Critical WebSocket Hijacking Flaw (CVSS 9.7) in Cline AI Coding Agent — Workspace Data Exfiltration via Any Website

Summary

A critical WebSocket hijacking vulnerability with a CVSS score of 9.7 has been discovered in Cline’s local Kanban server, the widely-used open-source AI coding agent. The flaw allowed any website a developer visited to silently exfiltrate workspace data and inject arbitrary commands into the AI agent.

The vulnerability exploited the lack of origin validation on Cline’s local WebSocket server, meaning a malicious webpage could establish a connection to the developer’s local instance and interact with the AI agent as if it were the legitimate client. This could lead to source code theft, credential harvesting, and arbitrary command injection through the AI agent’s capabilities.

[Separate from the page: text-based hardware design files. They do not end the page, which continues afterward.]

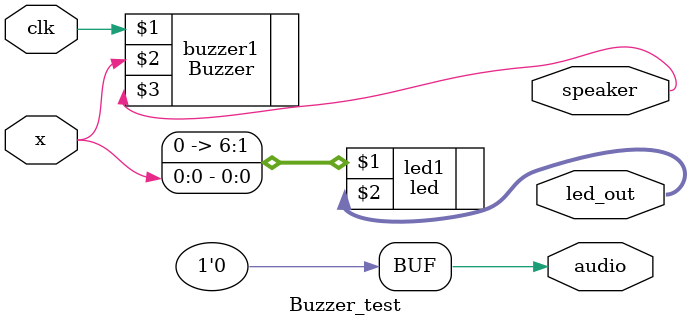
<source format=v>
`timescale 1ns / 1ps

module Buzzer_test(
    input wire x,
    input wire clk,
    output wire speaker,
    output [7:0] led_out,
    output reg audio
);

Buzzer buzzer1(clk, x, speaker);
led led1({6'b000000,x}, led_out);

initial begin
    audio = 0;
end


endmodule 
</source>
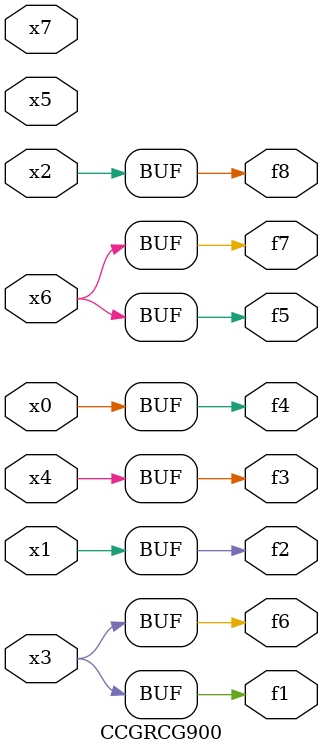
<source format=v>
module CCGRCG900(
	input x0, x1, x2, x3, x4, x5, x6, x7,
	output f1, f2, f3, f4, f5, f6, f7, f8
);
	assign f1 = x3;
	assign f2 = x1;
	assign f3 = x4;
	assign f4 = x0;
	assign f5 = x6;
	assign f6 = x3;
	assign f7 = x6;
	assign f8 = x2;
endmodule

</source>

A patch has been released in Cline version 0.1.66. All users of earlier versions are strongly urged to update immediately, particularly those who use Cline in environments with access to sensitive codebases or production credentials.

Source

📰 Check Point Research – May 11 Threat Intelligence Report

Commentary

AI coding assistants are becoming ubiquitous in developer workflows, and this vulnerability highlights a fundamental risk: these tools often run local servers with powerful capabilities but minimal security controls. A WebSocket server with no origin validation is basically an open door for any webpage to walk through.

The attack scenario is elegant in its simplicity — visit the wrong webpage while Cline is running, and your entire workspace is compromised. As AI coding agents gain features like file system access, terminal execution, and API integrations, the security implications of their local attack surface deserve far more scrutiny. Developers should update to 0.1.66 immediately and audit what other local services their AI tools are exposing.